[Critique réalisée en partenariat avec Cinétrafic dans le cadre de l’opération DVDtrafic (un grand merci au site ainsi qu’à l’éditeur 20th Century Studios pour cette collaboration). La fiche Cinetrafic du Dernier Duel, à consulter à […]
Après une absence de quatre ans, Ridley Scott a opéré un retour en force sur grand écran en 2021, nous gratifiant de deux nouveaux longs-métrages à savoir House Of Gucci ainsi que Le Dernier Duel, qui nous accapare ici. Passé plutôt inaperçu lors de sa sortie cet automne, ce drame historique comprenant au casting Adam Driver, Jodie Comer, Matt Damon et Ben Affleck est désormais disponible depuis ce 18 février DVD, Blu-ray et 4k (et depuis le 10/02 en VOD). De quoi pouvoir rattraper ce film nous plongeant dans une France moyenâgeuse marquée par les ravages de la Guerre…

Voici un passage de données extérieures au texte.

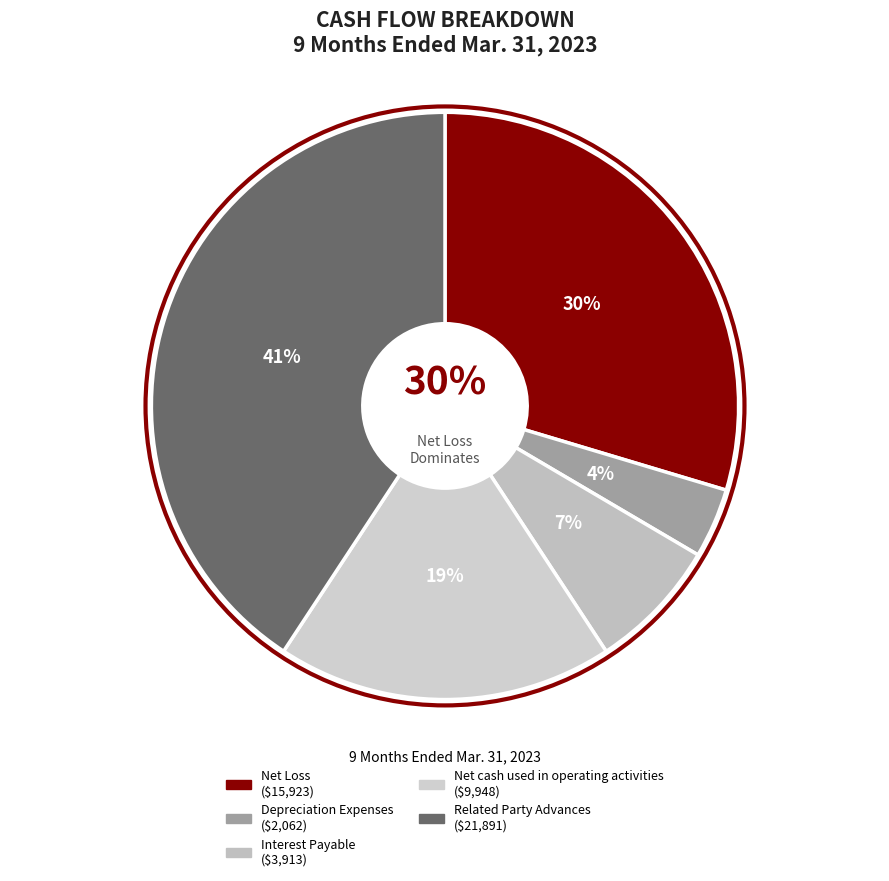

Rank the categories by value from lowest to highest.

Depreciation Expenses, Interest Payable, Net cash used in operating activities, Net Loss, Related Party Advances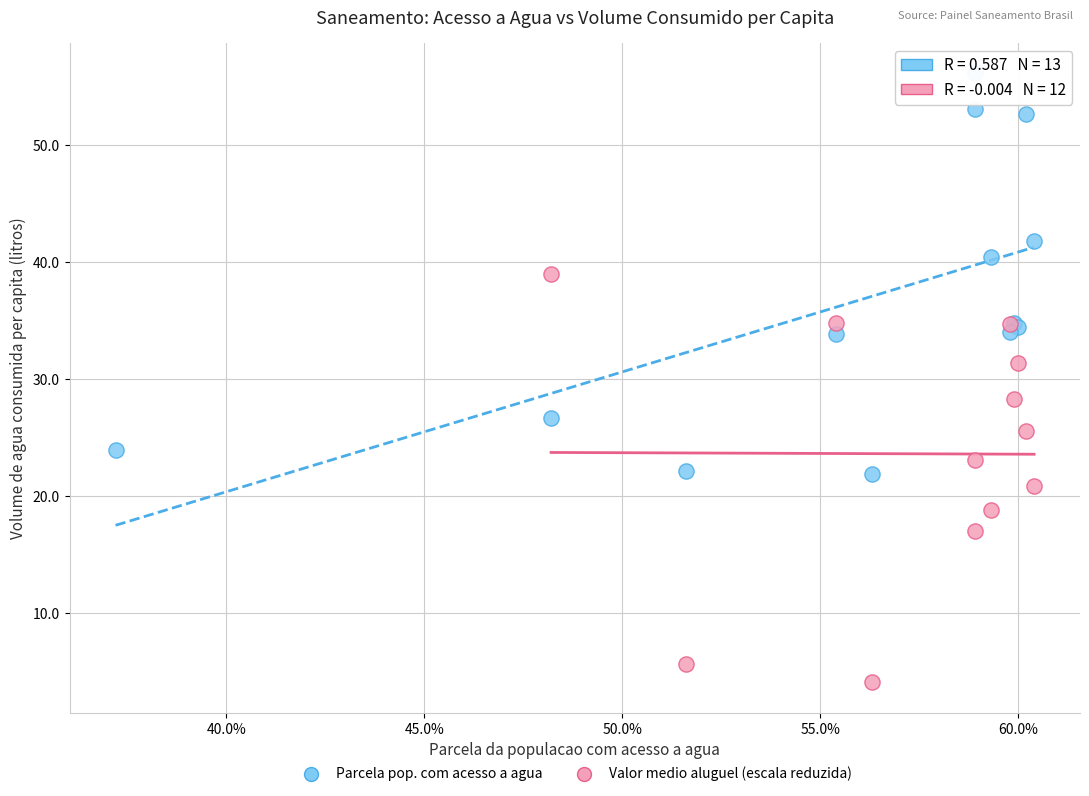

Which series reaches the minimum Y coordinate?

Valor medio aluguel (escala reduzida)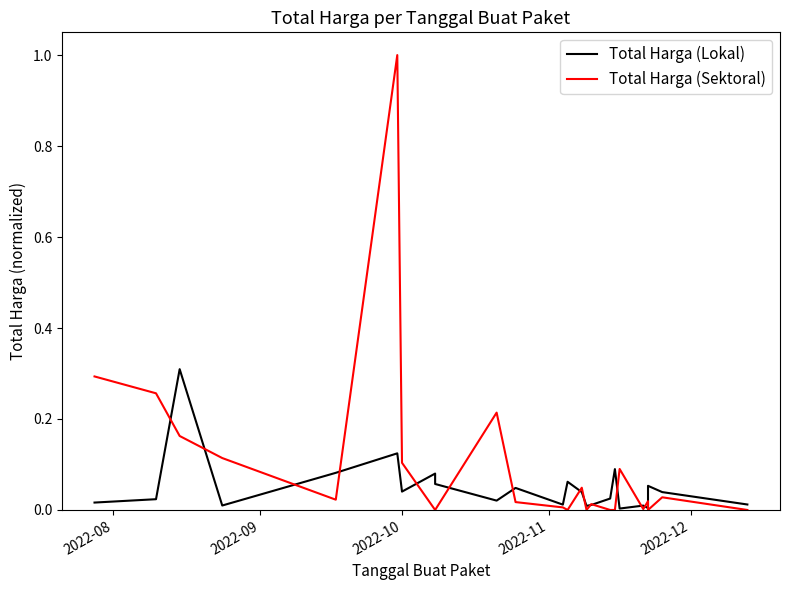

What is the spread (max minus min) of values at 2022-08?

0.3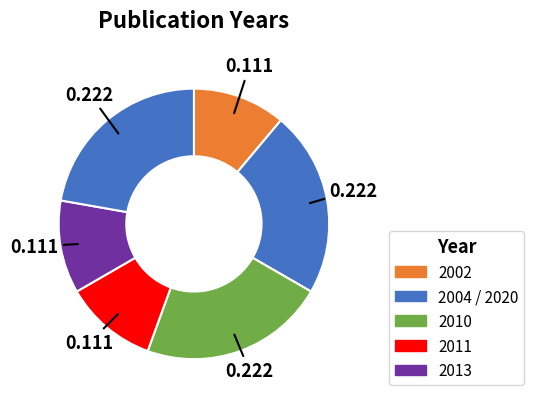

How many segments does this pie chart have?

6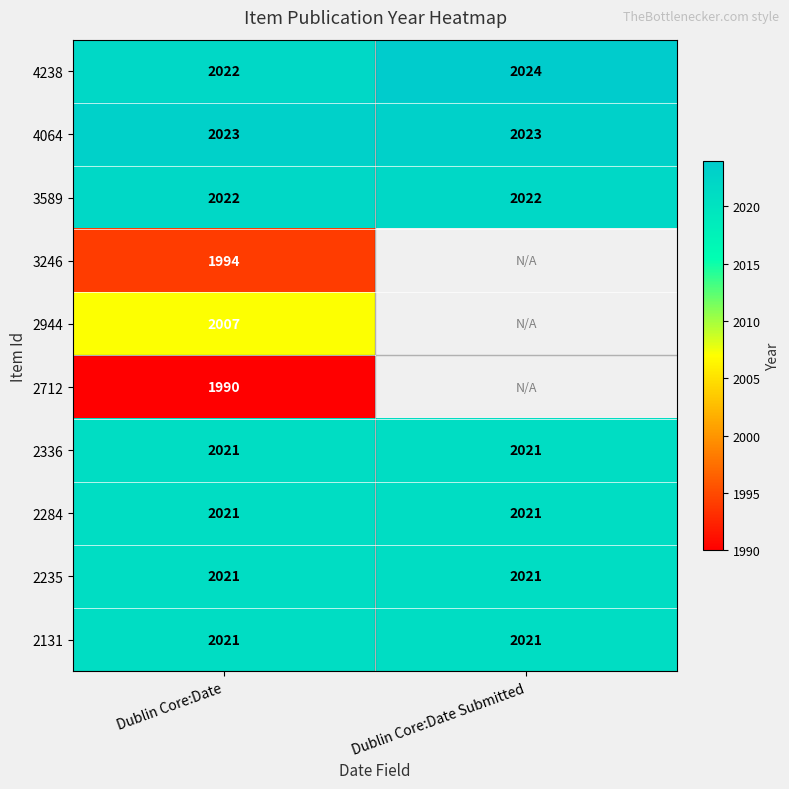

True or false: 2235 has a value of 3206.2 at Dublin Core:Date.

False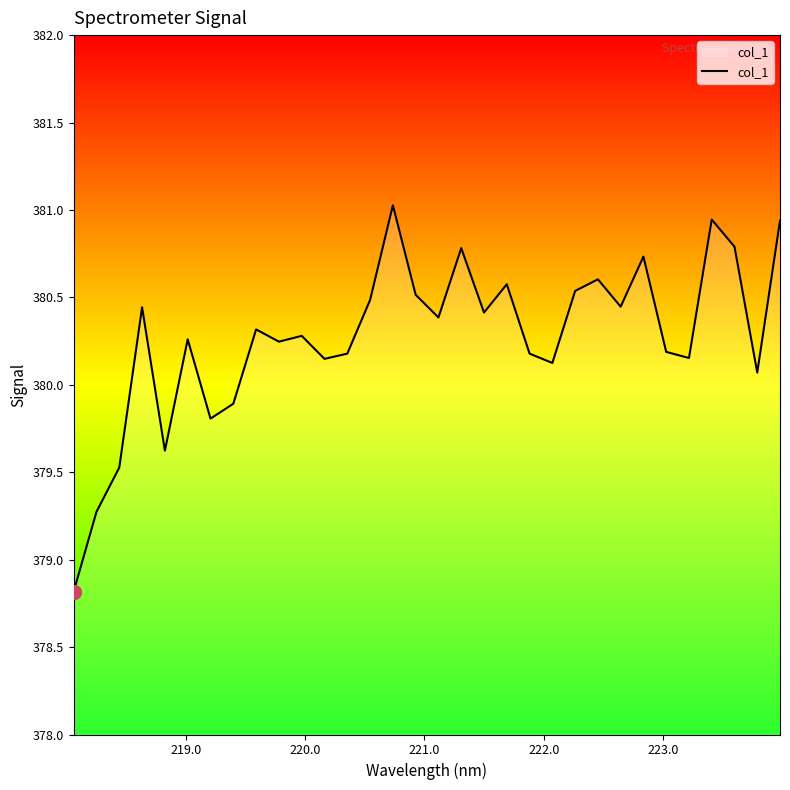

What is the smallest value displayed?

378.8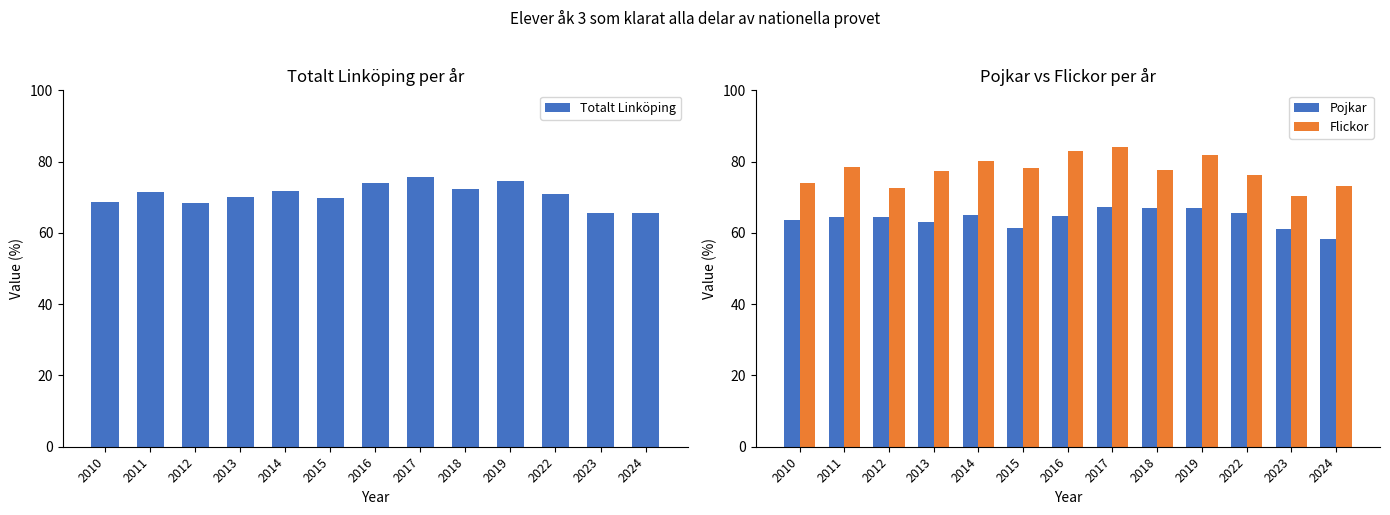

Which series changed the most between 2022 and 2023?

Flickor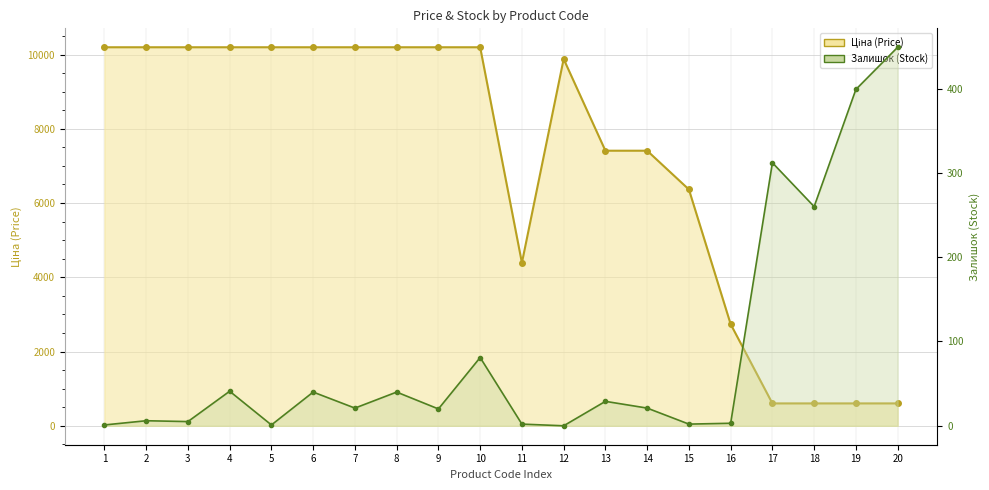

What is the difference between the maximum and second lowest values in the Залишок series?

448.0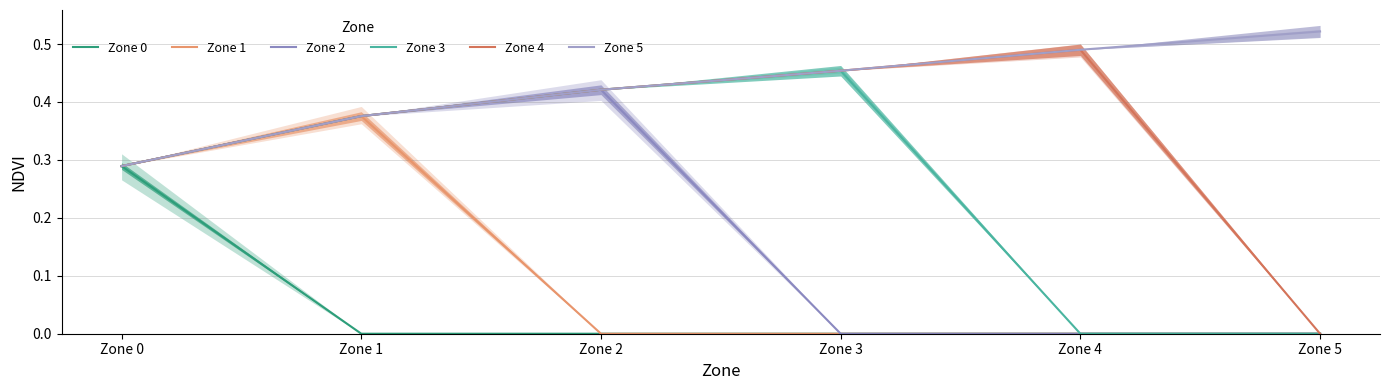

True or false: Zone 4 and Zone 3 intersect in this chart.

False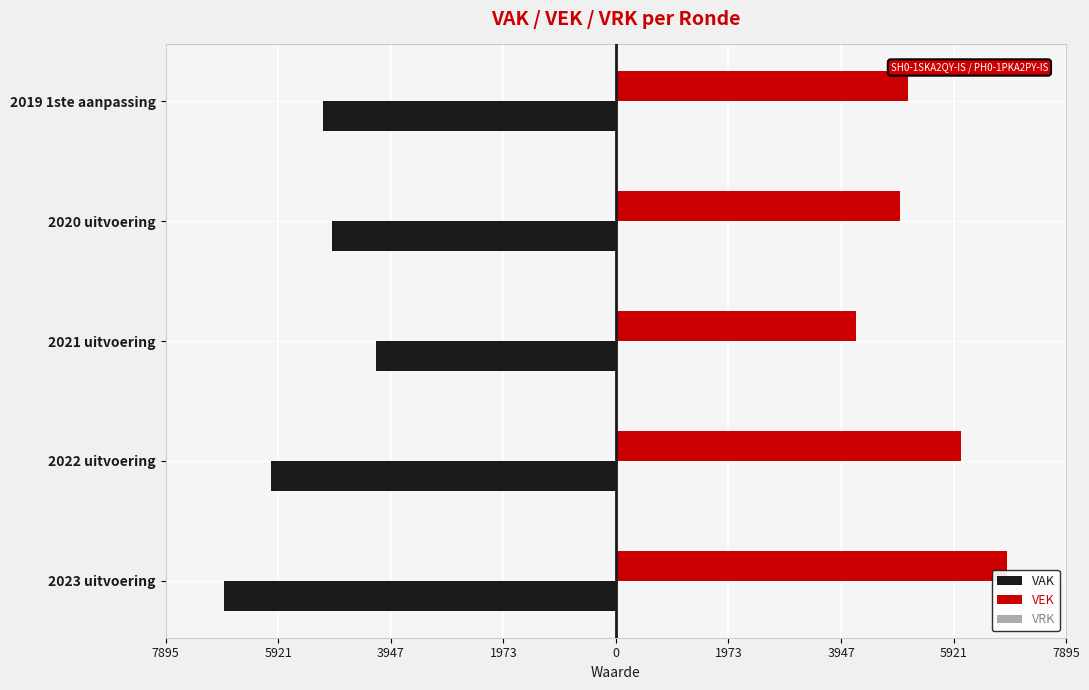

What is the smallest value displayed?

-6866.0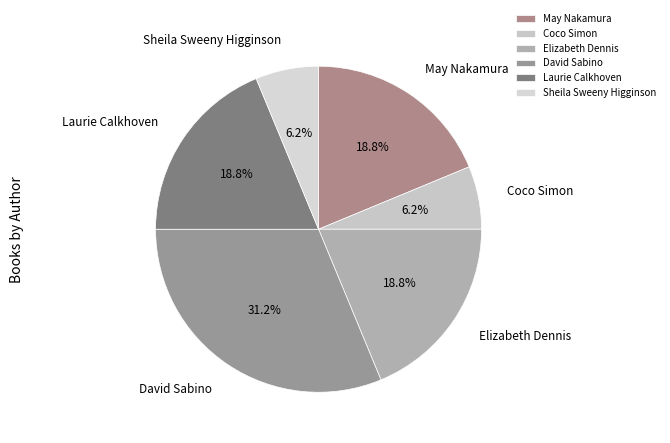

Which has a higher value, Laurie Calkhoven or Sheila Sweeny Higginson?

Laurie Calkhoven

Renouant avec le genre médiéval, qu’il a déjà exploré à travers Les Duellistes, Kingdom Of Heaven ou encore Robin Des Bois, Ridley Scott se livre à un exercice de style maitrisé où les tumultes du passé servent de miroir réfléchissant à des problématiques actuelles, donnant lieu à un drame âpre se destinant à pointer les bassesses de l’Homme. Ainsi, dans un climat de défiance, orgueil et préjugés viennent s’entrechoquer sur l’autel de la violence, pour une œuvre sombrement réussie.
Se situant en pleine Guerre de Cent Ans, le long-métrage relate une histoire véridique, telle que décrite dans Le dernier duel : Paris, 29 décembre 1386 l’ouvrage d’Eric Jager, celle entourant l’ultime duel judiciaire – aussi appelé Jugement de Dieu – s’étant déroulé dans notre pays. Un combat à mort pour l’honneur et la vérité servant de clé de voûte à l’intrigue ici développée par le trio Nicole Holofcener/Ben Affleck/Matt Damon, qui s’attarde sur la notion de perception – pour mieux appréhender les enjeux et donner du corps aux messages véhiculés. Ainsi, de ce qui était au départ le bourgeonnement d’un conflit intestin entre deux frères d’armes se dessine une analyse sur les rapports de domination gangrénant la société.
Un regard critique, nourrissant une réflexion sur la nature humaine et ses bas instincts, trouvant un coffre de résonnance à travers l’escalade de violence venant mettre un terme à l’amitié liant Jean de Carrouges et Jacques Le Gris, jusqu’à un point de non-retour. Entre jeux de pouvoirs et convoitises, les deux hommes s’engagent sur un chemin tortueux teinté de sang, où la victime n’est pas celle que l’on croit. En déconstruisant la linéarité du scénario, Holofcener, Affleck et Damon remettent constamment en perspective ce délitement en se consacrant sur le point de vue de chaque parti au cœur de ce duel judiciaire. Nos deux ennemis en devenir certes mais également Marguerite, la femme de Jean de Carrouges, se retrouvant bien malgré elle au centre de cette guerre d’ego.
De cette division en trois chapitres, Le Dernier Duel puise sa force, avec un sens du détail – aussi bien au niveau de l’écriture que de la mise en scène – aidant à faire du spectateur le seul juge de cette sordide histoire. En privilégiant silences et et jeux de regards, Ridley Scott instaure une atmosphère glaçante où l’ambiguïté est reine, afin de provoquer le malaise. Selon les versions de nos protagonistes, la vérité s’obscurcit et les rapports de force prennent une autre saveur. Mieux encore, ce choix scénaristique se montre pertinent dans sa peinture de la condition féminine, à une période où la femme ne bénéficiait d’aucun statut juridique sans le soutien de son mari. Un manque de considération terrible dans un monde où la misogynie est banalisée, se traduisent à l’écran de manière brutale et ce afin de mieux déstabiliser.
Mission réussie, le parcours de Marguerite se révélant être le point fort du film, son combat pour la justice donnant un réel contrepoids à la rivalité de ces messieurs, qui brillent par leur suffisance, leur soif de pouvoir. Devant la caméra de Ridley Scott, Jodie Comer tient par ailleurs la dragée haute à Matt Damon et Adam Driver, aussi bons soient-ils. De cette partition collégiale de qualité, Le Dernier Duel se dote d’un autre atout de taille. Découvert au format Blu-ray, notons que cette immersion abrupte en période moyenâgeuse est visuellement irréprochable, avec un soin particulier porté aux scènes de batailles présentes ci et là, avec une piste son 7.1 venant renforcer les silences, les coups d’épée, la brutalité. Un portage d’excellente facture.